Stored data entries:

-- Opening Marker --

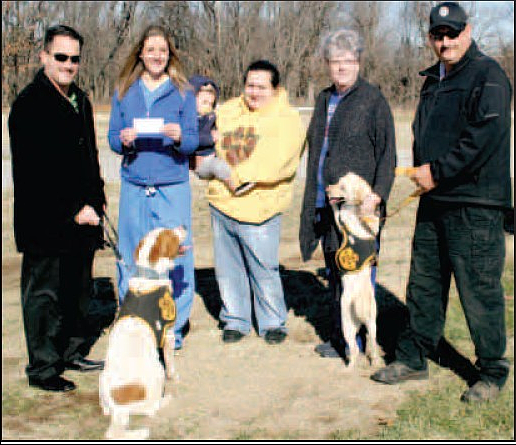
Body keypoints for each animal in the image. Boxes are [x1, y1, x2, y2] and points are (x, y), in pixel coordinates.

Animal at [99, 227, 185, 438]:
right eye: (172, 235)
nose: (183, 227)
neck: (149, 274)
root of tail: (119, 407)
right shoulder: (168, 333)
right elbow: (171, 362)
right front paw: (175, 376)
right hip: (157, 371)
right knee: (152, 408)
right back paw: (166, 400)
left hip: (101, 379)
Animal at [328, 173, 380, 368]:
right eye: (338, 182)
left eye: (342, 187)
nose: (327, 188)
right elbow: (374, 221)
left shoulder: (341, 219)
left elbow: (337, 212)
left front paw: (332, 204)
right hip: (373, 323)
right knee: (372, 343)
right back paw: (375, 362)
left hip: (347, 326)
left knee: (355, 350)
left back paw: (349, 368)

-- Closing Marker --

EXERCISE BRIEF: Give an exact copy of every line from the one holding "right shoulder: (168, 333)" through the end of the records, both included, and no other lines.

ANSWER TO THE PROBLEM:
right shoulder: (168, 333)
right elbow: (171, 362)
right front paw: (175, 376)
right hip: (157, 371)
right knee: (152, 408)
right back paw: (166, 400)
left hip: (101, 379)
Animal at [328, 173, 380, 368]:
right eye: (338, 182)
left eye: (342, 187)
nose: (327, 188)
right elbow: (374, 221)
left shoulder: (341, 219)
left elbow: (337, 212)
left front paw: (332, 204)
right hip: (373, 323)
right knee: (372, 343)
right back paw: (375, 362)
left hip: (347, 326)
left knee: (355, 350)
left back paw: (349, 368)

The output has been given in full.